Task requirements: Read the listing below and copy out every line that holds "median".

Data shown:
-=-=-=-=-

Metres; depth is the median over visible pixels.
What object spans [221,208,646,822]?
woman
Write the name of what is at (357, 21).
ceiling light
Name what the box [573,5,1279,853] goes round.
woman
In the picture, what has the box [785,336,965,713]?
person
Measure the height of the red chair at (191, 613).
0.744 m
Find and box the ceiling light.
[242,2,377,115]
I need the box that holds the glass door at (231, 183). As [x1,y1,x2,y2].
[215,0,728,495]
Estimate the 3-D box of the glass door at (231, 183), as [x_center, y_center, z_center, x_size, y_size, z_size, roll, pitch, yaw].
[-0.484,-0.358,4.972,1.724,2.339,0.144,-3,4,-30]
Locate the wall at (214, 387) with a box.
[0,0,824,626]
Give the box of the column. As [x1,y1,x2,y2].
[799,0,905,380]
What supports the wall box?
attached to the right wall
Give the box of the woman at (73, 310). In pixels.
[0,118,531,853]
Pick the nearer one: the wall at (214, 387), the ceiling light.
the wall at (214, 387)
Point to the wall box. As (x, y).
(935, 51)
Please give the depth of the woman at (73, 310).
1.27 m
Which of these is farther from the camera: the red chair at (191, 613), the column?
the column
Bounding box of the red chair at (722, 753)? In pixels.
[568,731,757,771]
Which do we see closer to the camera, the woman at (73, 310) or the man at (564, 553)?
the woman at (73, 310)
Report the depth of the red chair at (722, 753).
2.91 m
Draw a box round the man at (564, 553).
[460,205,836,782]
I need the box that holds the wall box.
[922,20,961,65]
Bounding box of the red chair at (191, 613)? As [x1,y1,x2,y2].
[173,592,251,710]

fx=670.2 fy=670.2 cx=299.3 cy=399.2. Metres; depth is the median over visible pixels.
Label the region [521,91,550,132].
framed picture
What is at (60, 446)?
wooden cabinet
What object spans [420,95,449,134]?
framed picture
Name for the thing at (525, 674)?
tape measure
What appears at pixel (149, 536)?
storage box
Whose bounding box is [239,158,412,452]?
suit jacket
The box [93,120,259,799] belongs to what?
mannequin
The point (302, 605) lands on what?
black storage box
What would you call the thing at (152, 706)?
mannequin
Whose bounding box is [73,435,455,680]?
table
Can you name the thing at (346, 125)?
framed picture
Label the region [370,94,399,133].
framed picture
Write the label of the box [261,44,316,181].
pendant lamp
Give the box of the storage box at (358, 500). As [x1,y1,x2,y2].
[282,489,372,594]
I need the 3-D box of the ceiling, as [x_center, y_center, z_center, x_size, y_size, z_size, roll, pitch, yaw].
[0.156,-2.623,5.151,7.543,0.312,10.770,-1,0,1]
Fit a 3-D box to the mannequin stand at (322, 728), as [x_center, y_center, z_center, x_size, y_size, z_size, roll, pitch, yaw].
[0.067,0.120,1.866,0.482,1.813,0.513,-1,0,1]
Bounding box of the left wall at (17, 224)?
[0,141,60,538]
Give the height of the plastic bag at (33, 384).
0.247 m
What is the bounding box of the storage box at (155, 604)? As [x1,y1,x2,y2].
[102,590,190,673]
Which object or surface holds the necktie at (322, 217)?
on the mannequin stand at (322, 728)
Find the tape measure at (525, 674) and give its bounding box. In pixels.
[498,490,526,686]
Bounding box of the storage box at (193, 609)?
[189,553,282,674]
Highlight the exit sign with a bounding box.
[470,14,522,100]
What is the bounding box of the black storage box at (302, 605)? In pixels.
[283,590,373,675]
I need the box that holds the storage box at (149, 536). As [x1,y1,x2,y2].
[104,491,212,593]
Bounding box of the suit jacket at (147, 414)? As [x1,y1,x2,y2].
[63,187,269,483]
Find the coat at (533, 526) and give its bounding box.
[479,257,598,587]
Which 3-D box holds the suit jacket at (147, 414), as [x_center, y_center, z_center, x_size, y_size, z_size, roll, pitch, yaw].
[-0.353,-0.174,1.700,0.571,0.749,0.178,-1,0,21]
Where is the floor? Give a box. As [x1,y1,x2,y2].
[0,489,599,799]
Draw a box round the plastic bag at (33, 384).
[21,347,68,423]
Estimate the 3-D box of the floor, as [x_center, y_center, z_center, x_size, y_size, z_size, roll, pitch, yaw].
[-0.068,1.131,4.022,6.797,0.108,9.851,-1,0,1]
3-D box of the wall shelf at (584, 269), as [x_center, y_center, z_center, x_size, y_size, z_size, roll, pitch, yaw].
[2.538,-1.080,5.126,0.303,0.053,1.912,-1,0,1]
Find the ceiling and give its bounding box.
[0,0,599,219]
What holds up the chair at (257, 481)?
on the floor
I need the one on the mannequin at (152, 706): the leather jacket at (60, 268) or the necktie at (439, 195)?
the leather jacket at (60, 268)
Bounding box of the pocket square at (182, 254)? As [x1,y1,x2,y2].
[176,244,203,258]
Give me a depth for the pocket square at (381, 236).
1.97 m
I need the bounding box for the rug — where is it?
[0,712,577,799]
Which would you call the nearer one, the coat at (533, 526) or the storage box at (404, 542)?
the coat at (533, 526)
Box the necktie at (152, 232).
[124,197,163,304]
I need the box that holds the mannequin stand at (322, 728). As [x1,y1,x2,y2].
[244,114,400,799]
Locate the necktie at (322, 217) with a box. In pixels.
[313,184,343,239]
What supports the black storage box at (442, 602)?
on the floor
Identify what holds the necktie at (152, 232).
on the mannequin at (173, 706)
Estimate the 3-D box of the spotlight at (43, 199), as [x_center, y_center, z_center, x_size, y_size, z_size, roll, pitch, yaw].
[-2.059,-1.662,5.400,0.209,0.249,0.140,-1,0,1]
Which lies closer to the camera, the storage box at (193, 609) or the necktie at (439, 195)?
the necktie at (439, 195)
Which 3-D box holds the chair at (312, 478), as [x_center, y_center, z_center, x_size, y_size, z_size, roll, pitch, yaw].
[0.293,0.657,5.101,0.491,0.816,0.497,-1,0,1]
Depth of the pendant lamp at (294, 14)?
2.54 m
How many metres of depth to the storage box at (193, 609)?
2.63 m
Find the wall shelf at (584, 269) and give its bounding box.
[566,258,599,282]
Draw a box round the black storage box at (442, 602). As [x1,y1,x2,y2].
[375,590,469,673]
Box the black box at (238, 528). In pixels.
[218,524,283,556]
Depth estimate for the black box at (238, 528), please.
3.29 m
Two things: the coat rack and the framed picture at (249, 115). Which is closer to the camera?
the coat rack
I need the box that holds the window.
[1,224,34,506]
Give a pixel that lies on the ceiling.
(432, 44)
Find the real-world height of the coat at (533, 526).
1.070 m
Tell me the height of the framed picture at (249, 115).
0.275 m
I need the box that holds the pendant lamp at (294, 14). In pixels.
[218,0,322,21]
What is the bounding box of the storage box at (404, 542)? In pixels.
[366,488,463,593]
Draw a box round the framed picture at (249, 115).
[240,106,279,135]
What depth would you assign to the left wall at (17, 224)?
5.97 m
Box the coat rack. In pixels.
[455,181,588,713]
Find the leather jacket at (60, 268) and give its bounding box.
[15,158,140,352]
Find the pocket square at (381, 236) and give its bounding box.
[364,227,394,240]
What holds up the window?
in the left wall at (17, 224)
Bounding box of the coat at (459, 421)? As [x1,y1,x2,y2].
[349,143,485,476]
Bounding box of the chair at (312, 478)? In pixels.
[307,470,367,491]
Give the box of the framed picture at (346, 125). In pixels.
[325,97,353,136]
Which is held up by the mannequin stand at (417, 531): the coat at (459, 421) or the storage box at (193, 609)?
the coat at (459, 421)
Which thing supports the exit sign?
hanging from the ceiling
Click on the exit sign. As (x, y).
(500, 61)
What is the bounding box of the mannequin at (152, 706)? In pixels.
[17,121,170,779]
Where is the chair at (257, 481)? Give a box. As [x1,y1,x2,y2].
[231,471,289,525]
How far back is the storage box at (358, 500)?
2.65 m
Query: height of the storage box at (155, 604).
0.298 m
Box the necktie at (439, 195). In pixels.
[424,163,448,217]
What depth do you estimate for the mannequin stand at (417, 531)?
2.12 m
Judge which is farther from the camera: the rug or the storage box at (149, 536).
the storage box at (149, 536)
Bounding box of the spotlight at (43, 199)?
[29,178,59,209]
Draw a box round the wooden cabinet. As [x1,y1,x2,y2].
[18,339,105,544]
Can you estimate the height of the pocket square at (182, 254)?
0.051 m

-=-=-=-=-

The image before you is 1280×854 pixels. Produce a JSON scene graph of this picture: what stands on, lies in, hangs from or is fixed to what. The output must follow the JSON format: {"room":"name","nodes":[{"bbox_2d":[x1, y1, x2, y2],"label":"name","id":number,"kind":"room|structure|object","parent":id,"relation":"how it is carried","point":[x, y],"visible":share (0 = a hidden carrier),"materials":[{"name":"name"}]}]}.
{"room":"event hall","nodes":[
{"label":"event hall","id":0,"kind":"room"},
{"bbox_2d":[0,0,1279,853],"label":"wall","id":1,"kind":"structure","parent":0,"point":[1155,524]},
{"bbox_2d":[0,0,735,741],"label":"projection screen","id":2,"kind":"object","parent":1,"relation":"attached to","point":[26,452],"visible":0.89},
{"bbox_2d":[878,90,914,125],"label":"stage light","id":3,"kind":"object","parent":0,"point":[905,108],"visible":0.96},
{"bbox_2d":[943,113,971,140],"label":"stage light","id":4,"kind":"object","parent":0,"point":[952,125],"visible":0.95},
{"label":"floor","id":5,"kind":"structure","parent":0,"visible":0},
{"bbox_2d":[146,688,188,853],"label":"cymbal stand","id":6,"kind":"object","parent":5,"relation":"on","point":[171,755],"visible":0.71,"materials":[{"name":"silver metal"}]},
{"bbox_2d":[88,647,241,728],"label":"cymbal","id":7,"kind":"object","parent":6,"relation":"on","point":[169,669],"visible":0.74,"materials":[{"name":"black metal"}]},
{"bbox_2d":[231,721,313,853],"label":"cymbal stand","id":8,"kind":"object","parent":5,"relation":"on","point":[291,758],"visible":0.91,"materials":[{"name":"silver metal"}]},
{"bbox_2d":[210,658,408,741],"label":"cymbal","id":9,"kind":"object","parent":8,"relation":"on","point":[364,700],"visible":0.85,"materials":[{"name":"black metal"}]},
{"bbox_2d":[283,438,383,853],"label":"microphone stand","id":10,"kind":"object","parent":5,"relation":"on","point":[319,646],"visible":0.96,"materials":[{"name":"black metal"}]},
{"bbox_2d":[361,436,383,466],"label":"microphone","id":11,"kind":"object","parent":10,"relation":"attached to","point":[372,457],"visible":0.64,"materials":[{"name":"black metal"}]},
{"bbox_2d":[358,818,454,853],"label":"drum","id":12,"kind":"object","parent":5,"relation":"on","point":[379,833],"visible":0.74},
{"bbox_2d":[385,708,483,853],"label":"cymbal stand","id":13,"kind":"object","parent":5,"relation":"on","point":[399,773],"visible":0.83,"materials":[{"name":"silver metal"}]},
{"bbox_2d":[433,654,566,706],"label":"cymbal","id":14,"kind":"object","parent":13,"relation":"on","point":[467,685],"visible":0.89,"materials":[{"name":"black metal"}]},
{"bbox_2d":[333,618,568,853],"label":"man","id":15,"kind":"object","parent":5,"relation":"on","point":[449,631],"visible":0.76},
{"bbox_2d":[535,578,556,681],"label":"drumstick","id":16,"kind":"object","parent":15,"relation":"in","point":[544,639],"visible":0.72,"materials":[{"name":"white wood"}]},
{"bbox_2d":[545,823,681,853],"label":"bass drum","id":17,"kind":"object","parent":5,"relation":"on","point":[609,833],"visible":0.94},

-=-=-=-=-

Written response:
Metres; depth is the median over visible pixels.
fx=670.2 fy=670.2 cx=299.3 cy=399.2. Metres; depth is the median over visible pixels.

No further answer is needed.